Document extract:
# Rock Hall, Maryland



## jongoose (Nov 13, 2007)

My name is Hal and my first mate is Tish I have been sailing on and off since 1985. We moved to Rock Hall in July of last year, in August we purchased a 1985 Cabo Rico 38. We were only able to get out one time but we plan on fixing that this season. Our slip is in Swan Creek Marina and the boat will be renamed Jon Goose. Give us a hail if you are in the area. Swan Creek is a very popular anchorage.


----------



## T37Chef (Oct 9, 2006)

Congrats on a sweet boat and Welcome to Maryland and the Chesapeake. 

We're on the other shore, but directly across from Rockhall, off the Patapsco river. Swan creek is one of our favorite anchorages!!! 
A friend is having his boat painted at your marina, a 53-6' Hunter Cutter Rig.

S/V Windgeist is our boat, 1982 Tartan 37, Blue Canvas, Davits


----------



## PBzeer (Nov 11, 2002)

Dataset records:
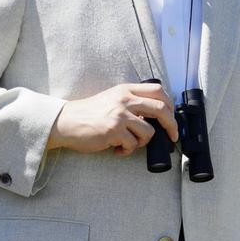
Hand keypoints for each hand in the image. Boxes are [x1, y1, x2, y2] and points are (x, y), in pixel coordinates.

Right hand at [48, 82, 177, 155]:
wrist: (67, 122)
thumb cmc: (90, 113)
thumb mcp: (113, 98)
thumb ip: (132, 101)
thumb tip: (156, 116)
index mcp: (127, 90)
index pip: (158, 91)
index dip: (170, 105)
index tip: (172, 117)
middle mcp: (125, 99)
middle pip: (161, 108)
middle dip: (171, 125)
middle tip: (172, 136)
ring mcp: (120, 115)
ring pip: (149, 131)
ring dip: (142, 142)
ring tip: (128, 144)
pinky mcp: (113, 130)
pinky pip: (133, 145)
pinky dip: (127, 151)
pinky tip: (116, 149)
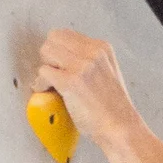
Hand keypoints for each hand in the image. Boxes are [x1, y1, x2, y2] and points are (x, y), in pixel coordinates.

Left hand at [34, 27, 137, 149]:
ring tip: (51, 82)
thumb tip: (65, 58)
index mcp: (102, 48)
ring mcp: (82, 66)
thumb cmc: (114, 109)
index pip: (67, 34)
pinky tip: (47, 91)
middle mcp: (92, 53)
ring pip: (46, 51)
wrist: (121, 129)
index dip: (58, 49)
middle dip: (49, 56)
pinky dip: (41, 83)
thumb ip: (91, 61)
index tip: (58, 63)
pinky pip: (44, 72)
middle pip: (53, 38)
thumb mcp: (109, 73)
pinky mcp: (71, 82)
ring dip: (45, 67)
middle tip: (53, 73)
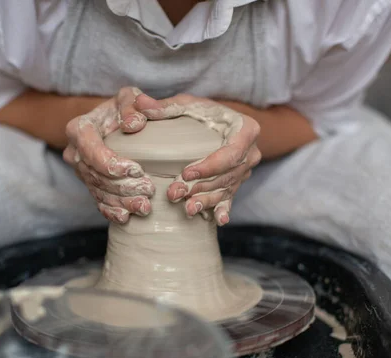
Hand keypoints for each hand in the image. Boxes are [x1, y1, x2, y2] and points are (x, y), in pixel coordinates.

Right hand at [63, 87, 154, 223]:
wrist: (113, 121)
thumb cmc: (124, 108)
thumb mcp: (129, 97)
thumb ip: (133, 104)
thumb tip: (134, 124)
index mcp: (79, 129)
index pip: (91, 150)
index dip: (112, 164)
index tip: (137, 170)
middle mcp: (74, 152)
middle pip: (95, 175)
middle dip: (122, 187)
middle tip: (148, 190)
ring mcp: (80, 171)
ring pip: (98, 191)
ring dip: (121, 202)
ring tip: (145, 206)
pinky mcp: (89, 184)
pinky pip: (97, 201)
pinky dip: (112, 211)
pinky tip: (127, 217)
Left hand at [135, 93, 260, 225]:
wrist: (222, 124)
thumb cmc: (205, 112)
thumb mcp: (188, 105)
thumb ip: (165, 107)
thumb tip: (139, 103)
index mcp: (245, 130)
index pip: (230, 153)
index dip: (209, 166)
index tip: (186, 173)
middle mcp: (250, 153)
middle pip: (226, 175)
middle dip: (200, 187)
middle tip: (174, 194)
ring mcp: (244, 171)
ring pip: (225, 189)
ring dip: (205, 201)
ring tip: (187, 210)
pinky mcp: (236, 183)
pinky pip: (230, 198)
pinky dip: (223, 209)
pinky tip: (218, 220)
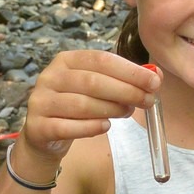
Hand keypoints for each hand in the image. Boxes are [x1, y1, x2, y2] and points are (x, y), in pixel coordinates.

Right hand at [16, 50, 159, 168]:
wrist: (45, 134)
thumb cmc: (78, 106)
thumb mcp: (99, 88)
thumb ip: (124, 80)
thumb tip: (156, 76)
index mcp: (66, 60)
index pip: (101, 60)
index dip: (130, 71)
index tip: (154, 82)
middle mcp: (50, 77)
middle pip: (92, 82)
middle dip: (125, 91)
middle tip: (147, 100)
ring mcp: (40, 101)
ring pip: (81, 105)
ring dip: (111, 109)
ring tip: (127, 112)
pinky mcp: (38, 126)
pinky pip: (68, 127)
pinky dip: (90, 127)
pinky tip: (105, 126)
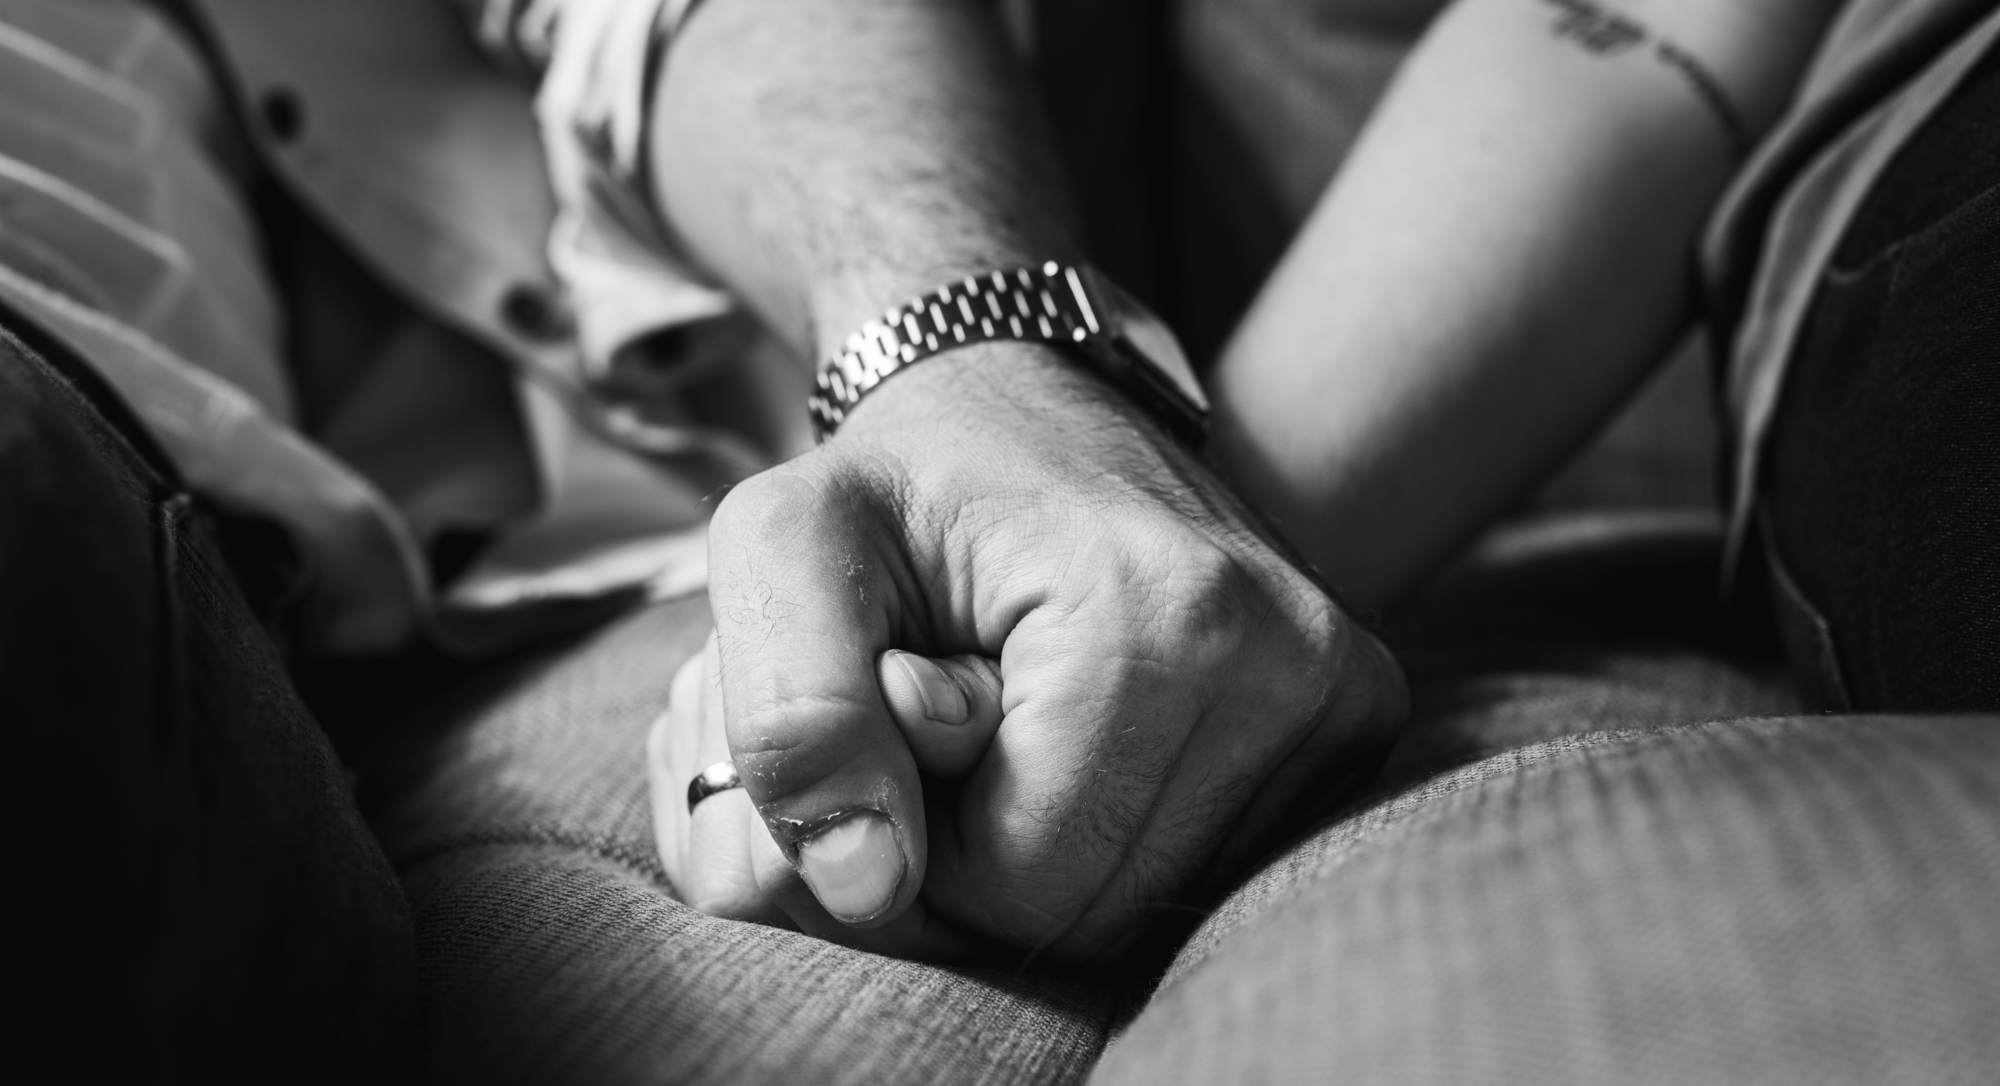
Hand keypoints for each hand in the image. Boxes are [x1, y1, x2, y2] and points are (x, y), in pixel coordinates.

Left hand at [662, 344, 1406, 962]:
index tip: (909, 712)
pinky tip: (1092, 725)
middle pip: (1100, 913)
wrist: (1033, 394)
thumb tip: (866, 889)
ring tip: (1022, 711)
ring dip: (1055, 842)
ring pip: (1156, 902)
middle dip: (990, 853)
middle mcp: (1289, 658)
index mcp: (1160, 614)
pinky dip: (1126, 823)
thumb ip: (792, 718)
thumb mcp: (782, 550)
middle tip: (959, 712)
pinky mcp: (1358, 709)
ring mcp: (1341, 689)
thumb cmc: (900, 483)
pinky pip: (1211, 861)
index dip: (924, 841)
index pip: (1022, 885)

--

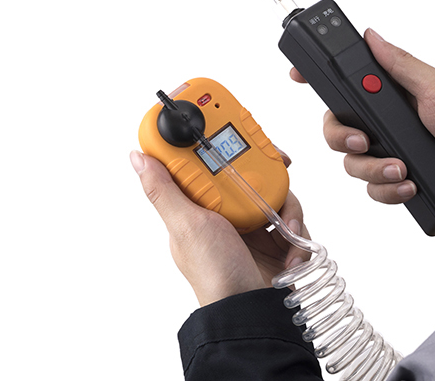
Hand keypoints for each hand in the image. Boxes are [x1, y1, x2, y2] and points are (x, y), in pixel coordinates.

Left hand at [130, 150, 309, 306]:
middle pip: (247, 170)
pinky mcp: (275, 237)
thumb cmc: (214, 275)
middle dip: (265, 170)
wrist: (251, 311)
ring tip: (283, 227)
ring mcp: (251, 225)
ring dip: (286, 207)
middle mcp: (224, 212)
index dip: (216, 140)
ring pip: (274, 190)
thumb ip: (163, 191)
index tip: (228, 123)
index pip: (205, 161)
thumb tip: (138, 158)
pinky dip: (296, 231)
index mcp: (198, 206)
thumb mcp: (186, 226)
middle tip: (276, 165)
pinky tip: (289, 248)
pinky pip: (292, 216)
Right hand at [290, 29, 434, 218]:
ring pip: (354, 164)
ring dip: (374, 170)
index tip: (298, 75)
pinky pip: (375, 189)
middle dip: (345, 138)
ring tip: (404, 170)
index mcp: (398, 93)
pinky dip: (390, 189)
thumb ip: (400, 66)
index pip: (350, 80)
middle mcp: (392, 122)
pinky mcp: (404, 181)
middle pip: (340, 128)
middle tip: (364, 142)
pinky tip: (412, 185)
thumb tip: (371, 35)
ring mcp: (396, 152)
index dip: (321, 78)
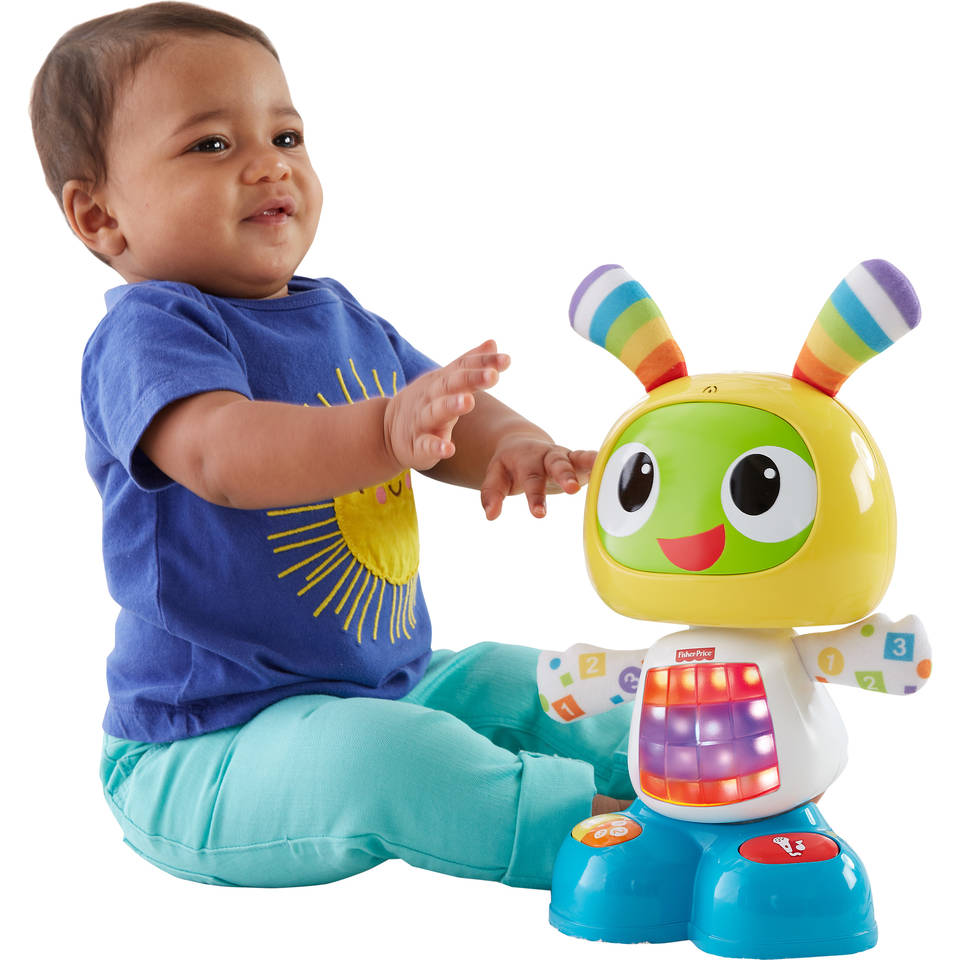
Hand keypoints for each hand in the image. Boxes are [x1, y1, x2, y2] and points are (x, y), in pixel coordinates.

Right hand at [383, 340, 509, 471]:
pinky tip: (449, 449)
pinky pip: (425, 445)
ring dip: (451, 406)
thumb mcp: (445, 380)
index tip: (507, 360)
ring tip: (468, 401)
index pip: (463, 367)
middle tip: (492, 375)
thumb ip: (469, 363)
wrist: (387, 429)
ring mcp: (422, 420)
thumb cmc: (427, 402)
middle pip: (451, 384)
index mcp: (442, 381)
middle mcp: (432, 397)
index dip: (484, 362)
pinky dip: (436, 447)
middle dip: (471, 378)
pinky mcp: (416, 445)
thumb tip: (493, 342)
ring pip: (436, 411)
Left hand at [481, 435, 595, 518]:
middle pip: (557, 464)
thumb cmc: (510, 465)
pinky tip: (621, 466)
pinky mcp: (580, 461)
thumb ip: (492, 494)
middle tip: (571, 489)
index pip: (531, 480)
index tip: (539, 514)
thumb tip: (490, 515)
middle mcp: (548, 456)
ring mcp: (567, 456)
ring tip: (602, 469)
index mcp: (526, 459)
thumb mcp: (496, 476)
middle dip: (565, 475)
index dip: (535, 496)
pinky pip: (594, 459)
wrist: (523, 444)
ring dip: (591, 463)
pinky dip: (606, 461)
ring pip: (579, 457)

* * *

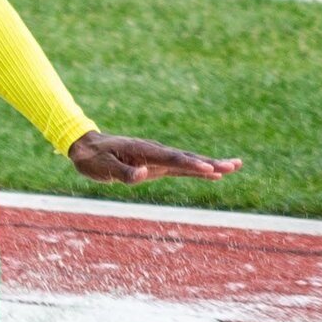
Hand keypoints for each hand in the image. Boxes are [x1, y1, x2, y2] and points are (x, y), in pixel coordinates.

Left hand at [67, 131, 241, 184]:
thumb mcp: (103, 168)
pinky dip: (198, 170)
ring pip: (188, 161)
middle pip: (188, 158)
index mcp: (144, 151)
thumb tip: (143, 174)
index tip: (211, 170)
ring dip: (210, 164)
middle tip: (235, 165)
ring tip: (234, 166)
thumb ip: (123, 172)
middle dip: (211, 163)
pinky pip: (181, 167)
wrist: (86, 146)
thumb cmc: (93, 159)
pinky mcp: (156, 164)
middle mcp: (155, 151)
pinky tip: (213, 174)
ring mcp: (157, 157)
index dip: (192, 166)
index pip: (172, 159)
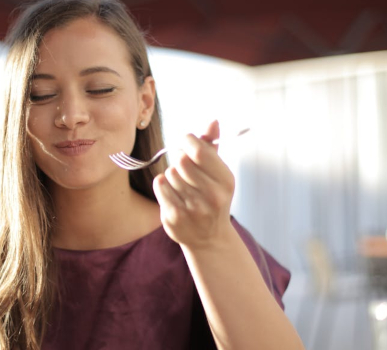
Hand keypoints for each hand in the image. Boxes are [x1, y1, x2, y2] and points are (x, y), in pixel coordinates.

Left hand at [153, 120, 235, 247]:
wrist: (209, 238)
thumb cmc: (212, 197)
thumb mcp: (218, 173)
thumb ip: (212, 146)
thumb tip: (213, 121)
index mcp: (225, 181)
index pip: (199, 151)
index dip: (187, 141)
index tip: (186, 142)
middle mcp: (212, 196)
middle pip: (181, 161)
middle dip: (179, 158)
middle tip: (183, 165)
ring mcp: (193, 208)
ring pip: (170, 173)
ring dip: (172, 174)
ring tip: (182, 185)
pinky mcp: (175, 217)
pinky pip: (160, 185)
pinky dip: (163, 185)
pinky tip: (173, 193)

Problems and tasks:
[1] Summarize the Rock Hall forum thread in two sentences.
[2] Answer these questions from the Rock Hall forum thread.
(a) What boat did Hal and Tish purchase in August?
(b) What name will their boat be given?
(c) What work is being done on the friend's boat at Swan Creek Marina?
[3] Resume the Rock Hall forum thread from the point where it stops.

Answer section:
[1] Hal, who has sailed on and off since 1985, moved to Rock Hall with first mate Tish, bought a 1985 Cabo Rico 38 to be renamed Jon Goose, and keeps it in a slip at Swan Creek Marina. A reply from the other shore, directly across from Rock Hall off the Patapsco River, welcomes them to Maryland and the Chesapeake, calls Swan Creek a favorite anchorage, and introduces S/V Windgeist, a 1982 Tartan 37.

[2]
(a) A 1985 Cabo Rico 38.
(b) Jon Goose.
(c) It is being painted.

[3]
Welcome aboard Hal. There's quite a few sailnetters in your area, and hope you can make the June meetup.


----------



## camaraderie (May 22, 2002)

Hi Hal...welcome aboard. I think you're the only Cabo guy here...great boat!


----------



## CaptGriffiths (Apr 7, 2010)

Greetings from Oxford, Md. I'm new here to but rather enjoying meeting new people. Capt Griffiths


----------



## cyclopsman (Sep 23, 2008)

*Rock Hall Pirates weekend*

I'll be in Rock Hall this August for Pirates Weekend. AARRG!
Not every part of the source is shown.